Salah seorang warga Desa Pingaran, Mariatul, mengaku perubahan kualitas air mulai dirasakan sejak awal pekan. Selain mengeluarkan bau tidak sedap, air sungai juga meninggalkan rasa lengket di tubuh saat digunakan untuk mandi.
“Selama ini kami hanya menggunakan air sungai termasuk untuk mandi dan keperluan lainnya, tapi sejak Senin tadi air sungai tidak nyaman lagi dan berbau. Dipakai mandi aja rasa melengket di badan baunya,” ungkap salah seorang warga Desa Pingaran Ilir.
Untuk memenuhi kebutuhan air bersih, warga kini mengandalkan bantuan distribusi dari pemerintah daerah dan relawan.
“Sudah ada bantuan dari relawan pemadam kebakaran dan hari ini juga ada mobil tangki dari dinas,” ucapnya, Kamis (9/7/2026).

Merespons kondisi tersebut, Pemerintah Kabupaten Banjar menyalurkan pasokan air bersih sekaligus melakukan pembersihan bangkai ikan yang mengapung di sepanjang aliran Sungai Riam Kanan.
Kepala Dinas Pemadam Kebakaran dan Penyelamatan (DPKP) Kabupaten Banjar, Agus Siswanto, mengatakan penanganan dilakukan secara terpadu bersama sejumlah instansi agar dampak pencemaran tidak semakin meluas.

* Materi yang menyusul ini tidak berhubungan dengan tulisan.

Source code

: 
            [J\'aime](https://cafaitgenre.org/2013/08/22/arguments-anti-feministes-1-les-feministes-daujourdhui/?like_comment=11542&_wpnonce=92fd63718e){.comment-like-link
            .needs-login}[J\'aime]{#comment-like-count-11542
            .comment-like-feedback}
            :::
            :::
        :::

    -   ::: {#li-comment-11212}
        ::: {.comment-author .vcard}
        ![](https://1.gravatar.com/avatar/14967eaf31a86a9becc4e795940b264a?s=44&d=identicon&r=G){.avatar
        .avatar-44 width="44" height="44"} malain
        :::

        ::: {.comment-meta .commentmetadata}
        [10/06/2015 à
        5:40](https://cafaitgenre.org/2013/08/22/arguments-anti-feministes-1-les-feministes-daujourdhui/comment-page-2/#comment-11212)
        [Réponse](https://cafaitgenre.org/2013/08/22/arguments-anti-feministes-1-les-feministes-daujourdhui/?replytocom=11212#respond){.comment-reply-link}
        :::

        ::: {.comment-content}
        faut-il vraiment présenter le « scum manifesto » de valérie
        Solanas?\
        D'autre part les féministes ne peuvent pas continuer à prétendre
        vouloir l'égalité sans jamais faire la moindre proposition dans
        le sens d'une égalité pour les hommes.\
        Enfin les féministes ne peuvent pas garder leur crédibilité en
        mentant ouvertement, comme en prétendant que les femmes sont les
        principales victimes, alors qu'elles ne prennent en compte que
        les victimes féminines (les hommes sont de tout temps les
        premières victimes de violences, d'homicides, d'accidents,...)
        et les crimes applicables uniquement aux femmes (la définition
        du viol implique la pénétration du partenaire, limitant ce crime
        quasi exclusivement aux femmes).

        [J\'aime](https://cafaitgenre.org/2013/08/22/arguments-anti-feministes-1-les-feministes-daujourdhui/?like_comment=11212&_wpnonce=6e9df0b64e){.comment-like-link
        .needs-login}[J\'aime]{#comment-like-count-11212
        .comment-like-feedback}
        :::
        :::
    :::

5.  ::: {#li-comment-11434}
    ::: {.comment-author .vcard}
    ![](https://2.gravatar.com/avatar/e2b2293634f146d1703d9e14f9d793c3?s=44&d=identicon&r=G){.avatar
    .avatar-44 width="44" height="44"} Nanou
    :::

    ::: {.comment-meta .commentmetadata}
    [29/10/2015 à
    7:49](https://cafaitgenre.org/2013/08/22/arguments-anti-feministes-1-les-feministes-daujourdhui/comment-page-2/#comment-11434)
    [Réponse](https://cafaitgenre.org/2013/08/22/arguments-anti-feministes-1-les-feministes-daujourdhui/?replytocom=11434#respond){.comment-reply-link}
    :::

“Kondisi air sungai sudah tercemar dari banyaknya bangkai ikan yang hanyut, sudah tidak layak bagi warga untuk menggunakan air dalam kondisi seperti ini. Jadi selain distribusikan air bersih kami bersama BPBD, DLH, Satpol PP dan instansi lainnya langsung turun mengangkut bangkai-bangkai ikan ini dari aliran sungai,” ucapnya saat dikonfirmasi di lokasi.
Agus memastikan distribusi air bersih akan terus dilakukan selama kualitas air sungai belum kembali normal. Pemerintah juga telah menempatkan tandon air di sejumlah titik permukiman agar kebutuhan warga tetap terpenuhi.
“Tandon juga sudah disiapkan di area permukiman selanjutnya terus disuplai air bersih hingga kondisi air sungai sudah layak untuk digunakan warga lagi.”

Fenomena kematian massal ikan budidaya keramba yang hampir selalu berulang saat musim kemarau kini tidak lagi hanya berdampak terhadap sektor perikanan.
Pemerintah Kabupaten Banjar menegaskan penanganan akan dilakukan secara lebih menyeluruh dan berkelanjutan karena dampaknya telah meluas hingga mengganggu kualitas lingkungan serta kehidupan masyarakat yang tinggal di sepanjang aliran Sungai Riam Kanan.